1. Type checks. Sounds almost tautological, but it's true. Any time you see someone using the type() function in python, you're branching in code for something a compiler could take care of for you.

2. Redundant validation, specifically against a purely functional language that is statically typed. Since types encode facts about data and functions encode theorems, statically typed languages only require one test to verify the assumptions in a theorem. In other words, if there is one function creating values of type Foo with an integer attribute "foo" and it insures that "foo" is 0, I never need to check if foo is 0 anywhere in production code. I only need to check that in a single test of the constructor. In practice I find this means I need to write a lot less tests with a statically typed language, and generally a lot less branches in code.

3. Documentation comprehension. I can't count the number of times I've read a javascript library's documentation only to be thoroughly confused about what kinds of values can be passed to a function legally. Since the language provides no way to enforce this, it seems to encourage a culture of negligence about documenting what invariants of data are required to hold. Furthermore I rarely get a descriptive exception informing me what the issue is, rather I get a type error about a missing attribute or something.

4: Boilerplate code. Fixed data schemas mean you can generate efficiently executing code to perform tasks like serialization, client libraries, etc. Take a look at servant: https://haskell-servant.github.io/ Because haskell is statically typed, the type system makes it trivial to generate an HTTP server, a client, and a swagger API docs page all from a couple types.
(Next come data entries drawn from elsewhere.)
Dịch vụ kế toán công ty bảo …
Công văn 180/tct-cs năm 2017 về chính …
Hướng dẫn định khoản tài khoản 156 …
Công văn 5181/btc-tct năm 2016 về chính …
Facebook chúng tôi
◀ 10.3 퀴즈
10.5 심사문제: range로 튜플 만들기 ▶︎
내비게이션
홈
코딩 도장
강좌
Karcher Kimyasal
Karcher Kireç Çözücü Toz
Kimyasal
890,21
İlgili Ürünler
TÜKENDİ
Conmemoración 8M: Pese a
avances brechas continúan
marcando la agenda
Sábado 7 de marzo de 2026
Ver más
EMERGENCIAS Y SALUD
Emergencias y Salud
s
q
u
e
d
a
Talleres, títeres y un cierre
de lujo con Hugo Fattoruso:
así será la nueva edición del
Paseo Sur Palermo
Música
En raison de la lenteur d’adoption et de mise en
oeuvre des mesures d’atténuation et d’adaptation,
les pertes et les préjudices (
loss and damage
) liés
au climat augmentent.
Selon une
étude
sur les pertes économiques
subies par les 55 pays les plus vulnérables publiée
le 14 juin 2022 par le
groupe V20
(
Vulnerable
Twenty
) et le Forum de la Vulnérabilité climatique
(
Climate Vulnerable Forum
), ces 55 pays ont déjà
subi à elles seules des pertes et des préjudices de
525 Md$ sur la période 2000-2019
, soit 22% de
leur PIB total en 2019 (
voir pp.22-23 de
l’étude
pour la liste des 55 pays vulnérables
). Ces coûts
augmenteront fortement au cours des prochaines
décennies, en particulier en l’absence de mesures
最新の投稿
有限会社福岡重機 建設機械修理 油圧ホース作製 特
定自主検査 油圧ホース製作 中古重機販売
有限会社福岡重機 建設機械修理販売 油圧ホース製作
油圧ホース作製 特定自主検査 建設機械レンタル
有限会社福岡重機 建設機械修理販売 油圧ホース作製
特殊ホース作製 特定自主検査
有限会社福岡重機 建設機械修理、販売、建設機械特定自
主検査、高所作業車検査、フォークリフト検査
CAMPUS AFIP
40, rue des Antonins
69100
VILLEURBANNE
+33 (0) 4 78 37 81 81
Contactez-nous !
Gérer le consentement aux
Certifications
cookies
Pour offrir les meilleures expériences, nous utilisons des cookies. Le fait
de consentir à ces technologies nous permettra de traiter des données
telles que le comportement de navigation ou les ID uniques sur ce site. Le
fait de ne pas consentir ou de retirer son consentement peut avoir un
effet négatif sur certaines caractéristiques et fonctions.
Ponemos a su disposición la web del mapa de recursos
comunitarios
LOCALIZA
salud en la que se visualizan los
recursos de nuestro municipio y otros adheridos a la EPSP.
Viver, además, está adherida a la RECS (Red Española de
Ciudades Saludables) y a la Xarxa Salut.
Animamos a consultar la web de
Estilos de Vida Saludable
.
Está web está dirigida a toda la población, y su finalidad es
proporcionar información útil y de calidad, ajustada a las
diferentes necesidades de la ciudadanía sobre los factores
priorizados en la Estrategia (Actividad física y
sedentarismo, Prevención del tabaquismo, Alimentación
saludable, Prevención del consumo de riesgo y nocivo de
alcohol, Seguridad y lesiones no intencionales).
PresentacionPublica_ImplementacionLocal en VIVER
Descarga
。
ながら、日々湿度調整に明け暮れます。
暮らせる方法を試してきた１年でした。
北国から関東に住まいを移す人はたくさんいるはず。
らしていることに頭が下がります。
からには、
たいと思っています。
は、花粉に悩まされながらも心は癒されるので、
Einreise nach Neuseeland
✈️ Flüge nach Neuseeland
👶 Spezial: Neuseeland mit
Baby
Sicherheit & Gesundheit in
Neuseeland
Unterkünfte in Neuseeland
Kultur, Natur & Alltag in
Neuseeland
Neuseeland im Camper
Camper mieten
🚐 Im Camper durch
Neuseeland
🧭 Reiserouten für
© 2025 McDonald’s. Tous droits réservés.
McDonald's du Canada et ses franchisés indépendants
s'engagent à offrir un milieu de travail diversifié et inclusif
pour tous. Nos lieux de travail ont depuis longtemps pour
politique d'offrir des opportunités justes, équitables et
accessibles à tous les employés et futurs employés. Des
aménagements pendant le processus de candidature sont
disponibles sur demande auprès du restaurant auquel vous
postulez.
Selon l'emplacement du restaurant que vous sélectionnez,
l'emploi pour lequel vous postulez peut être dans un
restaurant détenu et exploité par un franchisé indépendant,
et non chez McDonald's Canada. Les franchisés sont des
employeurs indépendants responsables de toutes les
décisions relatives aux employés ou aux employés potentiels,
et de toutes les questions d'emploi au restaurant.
This can be done for certain things in dynamic languages, but since it requires introspection it will almost definitely be slower (and in some cases that may make it impractical to use).

5. Refactoring. Dynamic types are notoriously a pain for editors. Values can be changed ad hoc in ways that make it very difficult to change names without some smart regexes. Refactoring in statically typed languages is a breeze with a sufficiently smart editor/ide. Find and replace is generally two clicks away and is guaranteed to find all occurrences and replace them safely.

6. Condition checking. Pattern matching is not exclusive to statically typed languages, but it is much more common in them. Static type systems also allow for exhaustivity checks that a dynamically typed language cannot perform.

In general I think the things people claim are time consuming about statically typed languages are based on older languages that are lacking richer type system features. Things like:

1. Omnipresent type annotations. In haskell you almost never have to specify one of these (in fact you can get near 0% of these if you turn off the monomorphism restriction). The most common use of type annotations in for function signatures, which I find are nice to have for documentation purposes anyways.

2. Inability to perform generalizable code. A lot of people base this on experience with languages like Java, which is unfortunate because the state of the art is much farther ahead. There are many "dynamic feeling" generalizations you can get out of newer statically typed languages. For instance, you can easily generate a "falesy" abstraction similar to python or javascript through haskell typeclasses. Typeclasses, functors, etc. are all examples of statically typed features that allow you to write abstract code over disparate sets of types.